# Daisy Bend



## Bloopie (Nov 23, 2018)

I don't normally drive to the east side of the south branch, but, I read a book giving directions to Daisy Bend from the east. JFC, don't ever go there, unless you like meth labs and hillbillies. I never thought about carrying till I saw this stretch.


----------



## Boardman Brookies (Dec 20, 2007)

Well what did you encounter? I have been in on that side before and never saw anything. It has been a few years but would be interested in what you are seeing.


----------



## Bloopie (Nov 23, 2018)

Evidently I happened upon "Meers" town. A compound of related people that a public road goes through. Think Deliverance with a Northern MI accent.


----------



## Boardman Brookies (Dec 20, 2007)

It is sad that in some of the most beautiful places in Michigan lives some of the poorest people. I have see it all over.


----------



## kzoofisher (Mar 6, 2011)

I was fishing within earshot of there a while back. Walking out of in the dark there was constant gun fire, bursts of 15 or 20 too fast to count, felt like I was on the Manistee and the Guard was doing some night practice. Probably a couple guys shooting at once in some sort of competition. I hoped they had a lighted range and a good backstop. Kinda nerve wracking.


----------



## Bloopie (Nov 23, 2018)

kzoofisher said:


> I was fishing within earshot of there a while back. Walking out of in the dark there was constant gun fire, bursts of 15 or 20 too fast to count, felt like I was on the Manistee and the Guard was doing some night practice. Probably a couple guys shooting at once in some sort of competition. I hoped they had a lighted range and a good backstop. Kinda nerve wracking.


Yeah, I'm gonna stick to the west side of the Mason Tract.


----------



## jampg (Jan 27, 2007)

Boardman Brookies said:


> It is sad that in some of the most beautiful places in Michigan lives some of the poorest people. I have see it all over.

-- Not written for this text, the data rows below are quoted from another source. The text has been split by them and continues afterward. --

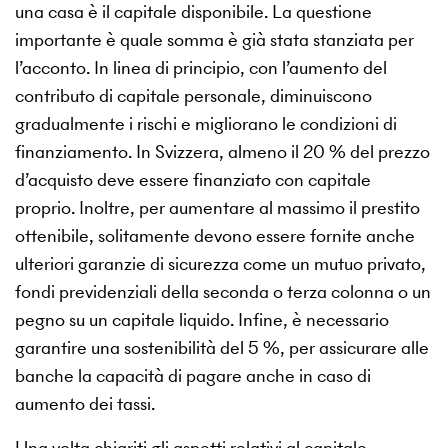
una casa è il capitale disponibile. La questione
importante è quale somma è già stata stanziata per
l’acconto. In linea di principio, con l’aumento del
contributo di capitale personale, diminuiscono
gradualmente i rischi e migliorano le condizioni di
finanziamento. In Svizzera, almeno il 20 % del prezzo
d’acquisto deve essere finanziato con capitale
proprio. Inoltre, per aumentare al massimo il prestito
ottenibile, solitamente devono essere fornite anche
ulteriori garanzie di sicurezza come un mutuo privato,
fondi previdenziali della seconda o terza colonna o un
pegno su un capitale liquido. Infine, è necessario
garantire una sostenibilità del 5 %, per assicurare alle
banche la capacità di pagare anche in caso di
aumento dei tassi.
Una volta chiariti gli aspetti relativi al capitale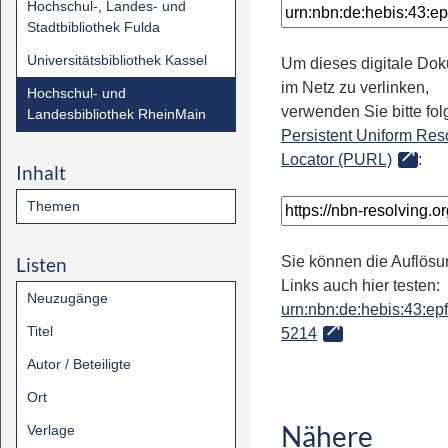
Hochschul-, Landes- und
Stadtbibliothek Fulda
Universitätsbibliothek Kassel
Um dieses digitale Do
im Netz zu verlinken,
Hochschul- und
verwenden Sie bitte fo
Landesbibliothek RheinMain
Persistent Uniform Res
Locator (PURL)
:
Inhalt
Themen
Listen
Sie können die Auflösu
Links auch hier testen:
Neuzugänge
urn:nbn:de:hebis:43:epfl
Titel
5214
Autor / Beteiligte
Ort
Nähere
Verlage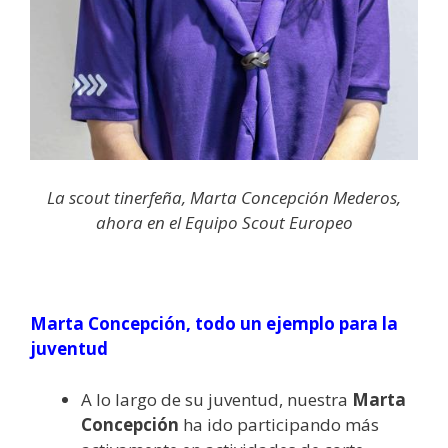
La scout tinerfeña, Marta Concepción Mederos,
ahora en el Equipo Scout Europeo
Marta Concepción, todo un ejemplo para la
juventud
A lo largo de su juventud, nuestra
Marta
Concepción
ha ido participando más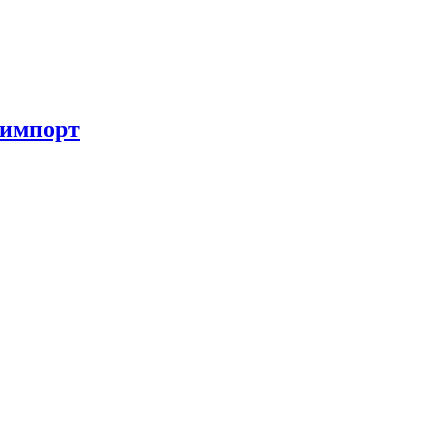
 импорт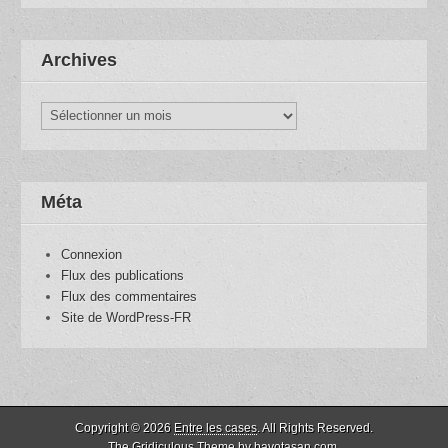
Archives
Archives
Méta
Connexion
Flux des publications
Flux des commentaires
Site de WordPress-FR
Copyright © 2026
Entre les cases
. All Rights Reserved.
The Gridiculous Theme by
bavotasan.com
.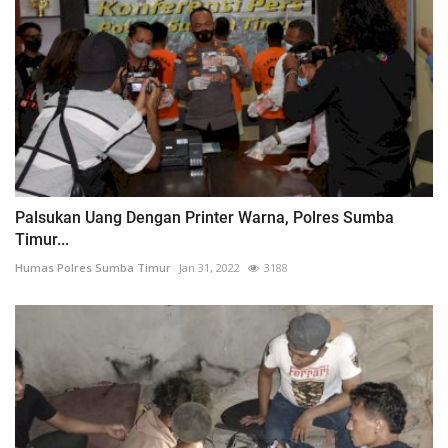
Palsukan Uang Dengan Printer Warna, Polres Sumba
Timur...
Humas Polres Sumba Timur
Jan 31, 2022
3188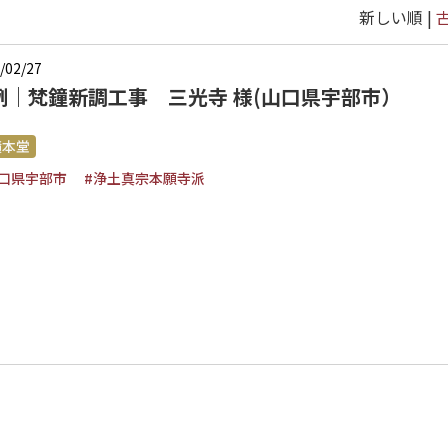
新しい順 |
/02/27
例｜梵鐘新調工事 三光寺 様(山口県宇部市）
績本堂
山口県宇部市
#浄土真宗本願寺派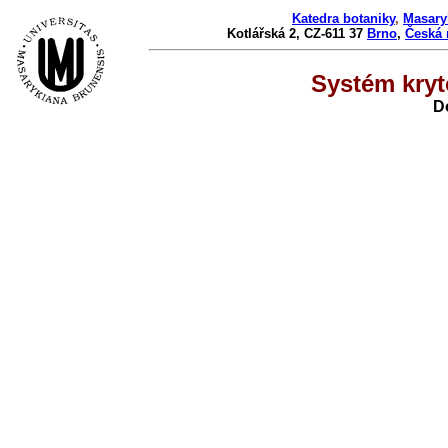
Katedra botaniky
,
Masary
Kotlářská 2, CZ-611 37
Brno
,
Česká 
Systém kryt
Do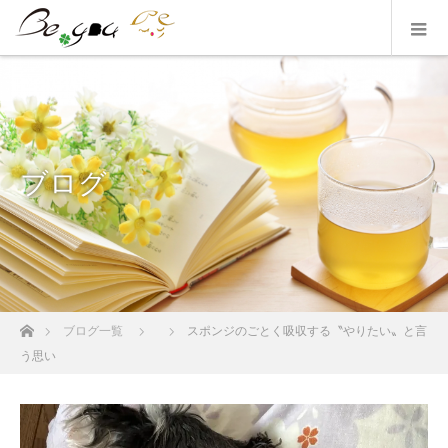
ブログ
ホーム
ブログ一覧
スポンジのごとく吸収する〝やりたい〟と言
う思い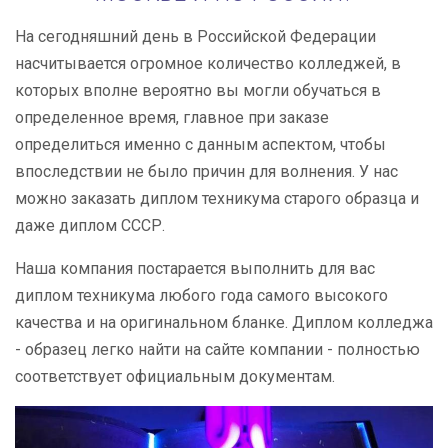
На сегодняшний день в Российской Федерации
насчитывается огромное количество колледжей, в
которых вполне вероятно вы могли обучаться в
определенное время, главное при заказе
определиться именно с данным аспектом, чтобы
впоследствии не было причин для волнения. У нас
можно заказать диплом техникума старого образца и
даже диплом СССР.
Наша компания постарается выполнить для вас
диплом техникума любого года самого высокого
качества и на оригинальном бланке. Диплом колледжа
- образец легко найти на сайте компании - полностью
соответствует официальным документам.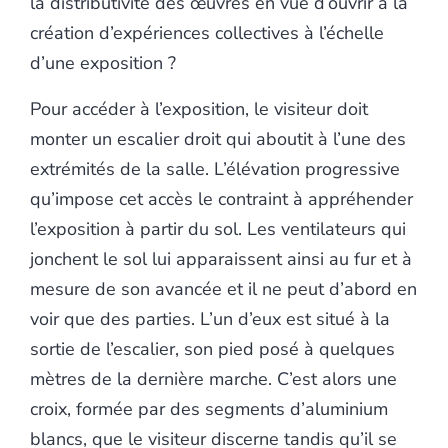
la distributivité des œuvres en vue d’ouvrir à la
création d’expériences collectives à l’échelle
d’une exposition ?
Pour accéder à l’exposition, le visiteur doit
monter un escalier droit qui aboutit à l’une des
extrémités de la salle. L’élévation progressive
qu’impose cet accès le contraint à appréhender
l’exposition à partir du sol. Les ventilateurs qui
jonchent le sol lui apparaissent ainsi au fur et à
mesure de son avancée et il ne peut d’abord en
voir que des parties. L’un d’eux est situé à la
sortie de l’escalier, son pied posé à quelques
mètres de la dernière marche. C’est alors une
croix, formée par des segments d’aluminium
blancs, que le visiteur discerne tandis qu’il se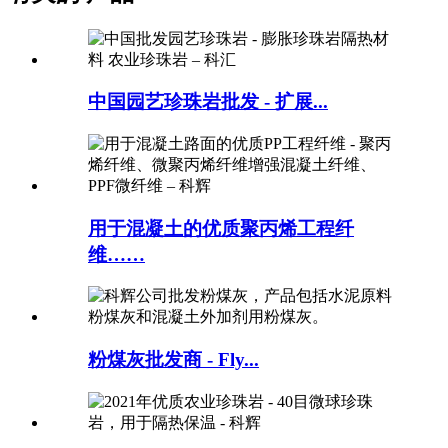
中国园艺珍珠岩批发 - 扩展...
用于混凝土的优质聚丙烯工程纤
维……
粉煤灰批发商 - Fly...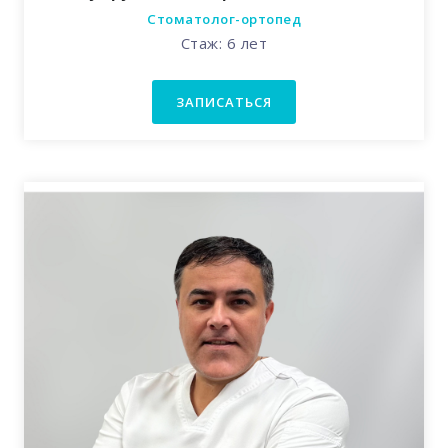
Стоматолог-ортопед
Стаж: 6 лет
ЗАПИСАТЬСЯ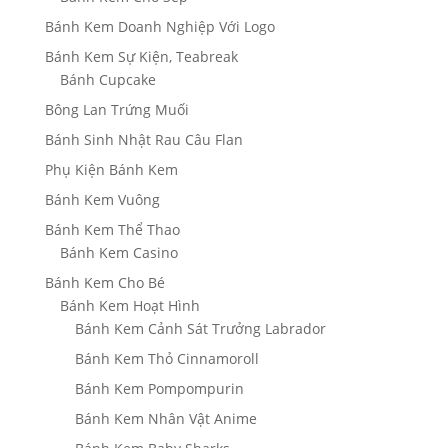
Bánh Kem Doanh Nghiệp Với Logo
Bánh Kem Sự Kiện, Teabreak
Bánh Cupcake
Bông Lan Trứng Muối
Bánh Sinh Nhật Rau Câu Flan
Phụ Kiện Bánh Kem
Bánh Kem Vuông
Bánh Kem Thể Thao
Bánh Kem Casino
Bánh Kem Cho Bé
Bánh Kem Hoạt Hình
Bánh Kem Cảnh Sát Trưởng Labrador
Bánh Kem Thỏ Cinnamoroll
Bánh Kem Pompompurin
Bánh Kem Nhân Vật Anime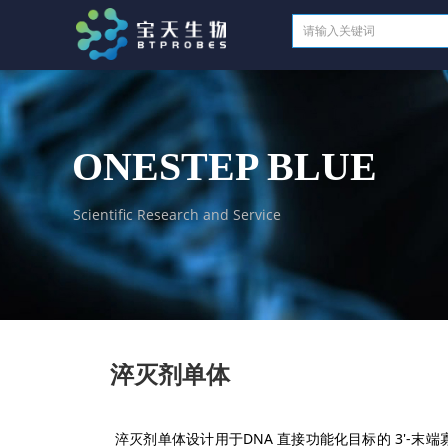
ONESTEP BLUE
Scientific Research and Service
淬灭剂单体
淬灭剂单体设计用于DNA 直接功能化目标的 3'-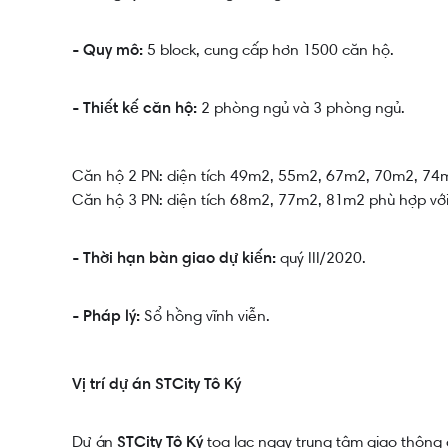
5 block, cung cấp hơn 1500 căn hộ.
- Quy mô:
2 phòng ngủ và 3 phòng ngủ.
- Thiết kế căn hộ:
Căn hộ 2 PN: diện tích 49m2, 55m2, 67m2, 70m2, 74m2
Căn hộ 3 PN: diện tích 68m2, 77m2, 81m2 phù hợp với 
quý III/2020.
- Thời hạn bàn giao dự kiến:
Sổ hồng vĩnh viễn.
- Pháp lý:
Vị trí dự án STCity Tô Ký
Dự án
tọa lạc ngay trung tâm giao thông 
STCity Tô Ký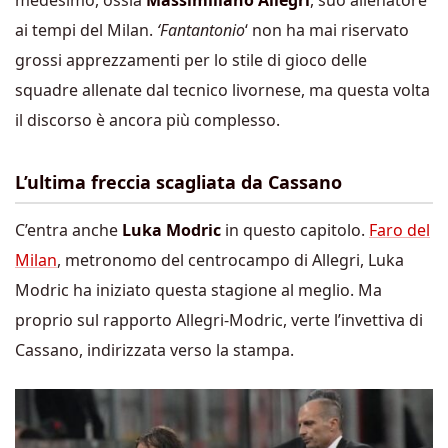
medesimo, ossia
Massimiliano Allegri
, suo allenatore
ai tempi del Milan.
‘Fantantonio
‘ non ha mai riservato
grossi apprezzamenti per lo stile di gioco delle
squadre allenate dal tecnico livornese, ma questa volta
il discorso è ancora più complesso.
L’ultima freccia scagliata da Cassano
C’entra anche
Luka Modric
in questo capitolo.
Faro del
Milan
, metronomo del centrocampo di Allegri, Luka
Modric ha iniziato questa stagione al meglio. Ma
proprio sul rapporto Allegri-Modric, verte l’invettiva di
Cassano, indirizzata verso la stampa.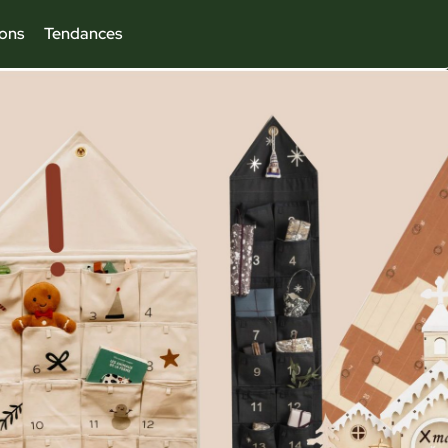
ions
Tendances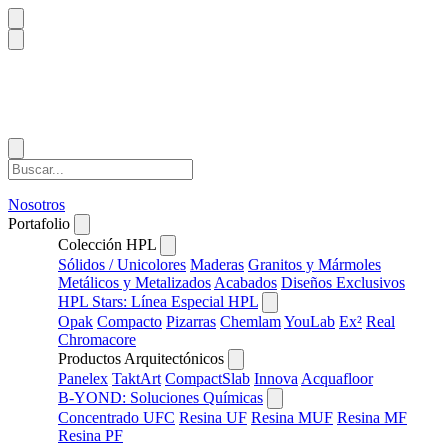
Nosotros
Portafolio
Colección HPL
Sólidos / Unicolores
Maderas
Granitos y Mármoles
Metálicos y Metalizados
Acabados
Diseños Exclusivos
HPL Stars: Línea Especial HPL
Opak
Compacto
Pizarras
Chemlam
YouLab
Ex²
Real
Chromacore
Productos Arquitectónicos
Panelex
TaktArt
CompactSlab
Innova
Acquafloor
B-YOND: Soluciones Químicas
Concentrado UFC
Resina UF
Resina MUF
Resina MF
Resina PF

The dumpiest house and property I've ever seen is on Wakeley bridge road. Hard to believe someone actually lives there.


----------



## Bloopie (Nov 23, 2018)

It can be cheap to live up there. The disparity is amazing - from the Oxbow Club to Willows Rd.


----------



## beer and nuts (Jan 2, 2001)

Mmm, seems you made a wrong turn or are mis identifying location. “Nearsville” is about 4 miles from Daisy Bend. There is a rundown messy house near Daisybend end of the road before you get to the parking lot. May be over acting a tad. But yes you best stick to west side with the security of Mother Nature.


----------



## Bloopie (Nov 23, 2018)

Yes, I trust Mother Nature more, she doesn't hold a grudge, and doesn't carry an AK.


----------